A snake is a deformable curve used to localize region boundaries. Snake deformation is controlled by two terms: the internal and external energy fields. This study focuses on the generation of a hemithoracic cavity external field (HCEF) for the segmentation of hermithoracic cavities in CT scans. HCEF construction is a multi‐step process. First, the lung parenchyma is segmented using a combination of thresholding and shape descriptors and the trachea is delineated by region growing. Next, bone and contrast‐enhanced tissue are segmented by application of a gray‐level threshold. This threshold is chosen to exclude disease that demonstrates lower and more diffuse contrast uptake than mediastinal structures. A hemithoracic cavity bounding structure (HCBS) image is created by combining the trachea, lung parenchyma, and bone/mediastinum segmentations. Edge detection is then applied to the HCBS image, and a gradient vector field is calculated in the space external to the HCBS. Finally, a weighted distance transform is applied to the internal space of each HCBS to ensure that the internal energy field of the snake does not invade bounding structures. This method was applied to 20 CT sections and qualitatively evaluated. In the presence of lung‐deforming disease, the interface of the lung parenchyma and soft tissue is not suitable for hemithoracic‐cavity segmentation.
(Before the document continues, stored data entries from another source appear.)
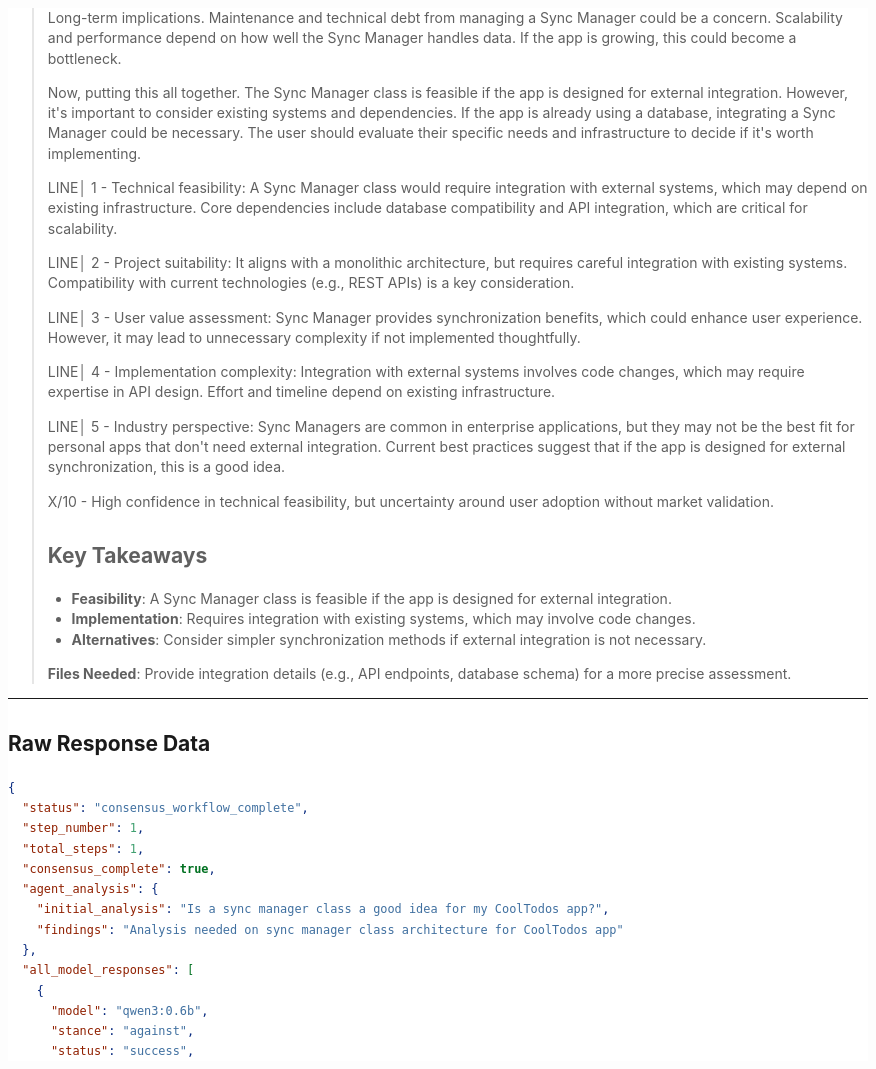 > Long-term implications. Maintenance and technical debt from managing a Sync Manager could be a concern. Scalability and performance depend on how well the Sync Manager handles data. If the app is growing, this could become a bottleneck.
> 
> Now, putting this all together. The Sync Manager class is feasible if the app is designed for external integration. However, it's important to consider existing systems and dependencies. If the app is already using a database, integrating a Sync Manager could be necessary. The user should evaluate their specific needs and infrastructure to decide if it's worth implementing.
> </think>
> 
> LINE│ 1 - Technical feasibility: A Sync Manager class would require integration with external systems, which may depend on existing infrastructure. Core dependencies include database compatibility and API integration, which are critical for scalability.  
> 
> LINE│ 2 - Project suitability: It aligns with a monolithic architecture, but requires careful integration with existing systems. Compatibility with current technologies (e.g., REST APIs) is a key consideration.  
> 
> LINE│ 3 - User value assessment: Sync Manager provides synchronization benefits, which could enhance user experience. However, it may lead to unnecessary complexity if not implemented thoughtfully.  
> 
> LINE│ 4 - Implementation complexity: Integration with external systems involves code changes, which may require expertise in API design. Effort and timeline depend on existing infrastructure.  
> 
> LINE│ 5 - Industry perspective: Sync Managers are common in enterprise applications, but they may not be the best fit for personal apps that don't need external integration. Current best practices suggest that if the app is designed for external synchronization, this is a good idea.  
> 
> X/10 - High confidence in technical feasibility, but uncertainty around user adoption without market validation.  
> 
> ## Key Takeaways  
> - **Feasibility**: A Sync Manager class is feasible if the app is designed for external integration.  
> - **Implementation**: Requires integration with existing systems, which may involve code changes.  
> - **Alternatives**: Consider simpler synchronization methods if external integration is not necessary.  
> 
> **Files Needed**: Provide integration details (e.g., API endpoints, database schema) for a more precise assessment.

---

## Raw Response Data
```json
{
  "status": "consensus_workflow_complete",
  "step_number": 1,
  "total_steps": 1,
  "consensus_complete": true,
  "agent_analysis": {
    "initial_analysis": "Is a sync manager class a good idea for my CoolTodos app?",
    "findings": "Analysis needed on sync manager class architecture for CoolTodos app"
  },
  "all_model_responses": [
    {
      "model": "qwen3:0.6b",
      "stance": "against",
      "status": "success",
```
The HCEF and snake were applied to images of patients with severely deformed lung parenchyma due to mesothelioma. The snake showed excellent results localizing the lateral portion of the hemithoracic cavity and promising results along the mediastinum. The HCEF was created for the segmentation of the hemithoracic cavities in the presence of lung deforming disease. In contrast to other external fields, the HCEF incorporates knowledge of specific HCBS identified by several independent segmentation steps. This method is designed to be robust in the presence of lung‐deforming disease and demonstrates promising qualitative segmentation results.